## Actions to take
a - For each statement, decide whether it agrees with the Oracle earnings excerpt: (i) Oracle's cloud revenue rose 19% to $2.9 billion in the fiscal fourth quarter; (ii) Oracle's shares fell in extended trading after the results; (iii) Oracle is the biggest software maker by revenue. Answer yes or no for each, and quote the words of the excerpt that decide it.
b - Pick up the Oracle earnings excerpt after its final sentence and keep writing in the same news style.

Investors reacted positively, sending shares up more than 13% in extended trading after a day in which the overall market plunged and Oracle’s stock hit a 16-month low.

“Couple a high growth rate in our cloud infrastructure business with the newly acquired Cerner applications business — and Oracle finds itself in position to deliver stellar revenue growth over the next several quarters,” Chief Executive Officer Safra Catz said Monday in a statement. 

Cloud revenue — the highly watched segment that Oracle has been trying to expand — rose 19% to $2.9 billion in the fiscal fourth quarter, the Austin, Texas-based company said. Cloud sales growth had been greater than 20% since Oracle, the second-biggest software maker by revenue, began disclosing it last year.

While sales of applications for management and financial operations have fueled the company’s cloud effort thus far, Oracle “experienced a major increase in demand in our infrastructure cloud business” of 36% in the three-month period ended May 31, Catz said in the statement. 

Cloud revenue will accelerate as much as 25% in the current quarter and more than 30%, in constant currency, in the fiscal year, Catz said during a conference call after the results. That revenue may increase as much as 47% in the period ending in August including cloud sales from Cerner, she added.  

Economic headwinds like inflation and currency volatility could lead to corporate cost-cutting that may help drive cloud adoption, wrote JPMorgan’s Mark Murphy ahead of the results. The fast-growing cloud market is led by Amazon.com Inc., Microsoft Corp. and Alphabet Inc.’s Google.

“Often, customers save money” by moving to Oracle’s cloud infrastructure, Catz said during the call.

## Dataset extract
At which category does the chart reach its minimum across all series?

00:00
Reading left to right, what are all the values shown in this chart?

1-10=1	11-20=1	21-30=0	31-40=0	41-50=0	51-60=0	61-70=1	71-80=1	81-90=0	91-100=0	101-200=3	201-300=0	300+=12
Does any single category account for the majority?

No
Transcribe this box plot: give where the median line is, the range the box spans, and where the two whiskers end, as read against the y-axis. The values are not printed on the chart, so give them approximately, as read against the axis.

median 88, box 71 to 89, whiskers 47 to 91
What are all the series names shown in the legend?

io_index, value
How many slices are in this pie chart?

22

## Answer set
a -
(i) Yes: "rose 19% to $2.9 billion in the fiscal fourth quarter"
(ii) No: "sending shares up more than 13% in extended trading"
(iii) No: "the second-biggest software maker by revenue"

b -
Oracle is hoping its $28.3 billion acquisition of Cerner, completed last week, will build inroads in the health care industry, which has been comparatively slow to adopt cloud technology. During the call, co-founder and Chairman Larry Ellison said health care is “clearly going to be our largest business.”

The deal will be accretive to Oracle’s earnings in fiscal year 2023, Catz said. With Cerner now part of Oracle’s business, revenue may increase as much as 19% in the current quarter, she said. Profit, excluding some items, will be $1.04 to $1.08 a share in the period.

In the fiscal fourth quarter, sales increased 5.5% to $11.8 billion, topping the average analyst estimate of $11.7 billion. The results marked Oracle’s eighth straight quarter of year-over-year revenue increases. Profit, excluding some items, was $1.54 a share, compared with the average estimate of $1.38 a share.  

With a surging US dollar, tech peers with significant overseas exposure including Salesforce Inc. and Microsoft Corp. have seen growth eaten by currency volatility. Oracle, with nearly half of its sales outside the Americas, said quarterly revenue was reduced 5% by currency fluctuations. On Monday, the US dollar hit its highest level since April 2020 as traders bet on an increasingly-rapid round of interest rate hikes from the Federal Reserve.

Oracle’s biggest positive surprise was in license spending, which reflects continuing investment from the company’s customers in uncertain times, said Anurag Rana, an analyst at Bloomberg Intelligence. “It’s a good reflection of broad-based technology spending and bodes well for the entire sector,” he said.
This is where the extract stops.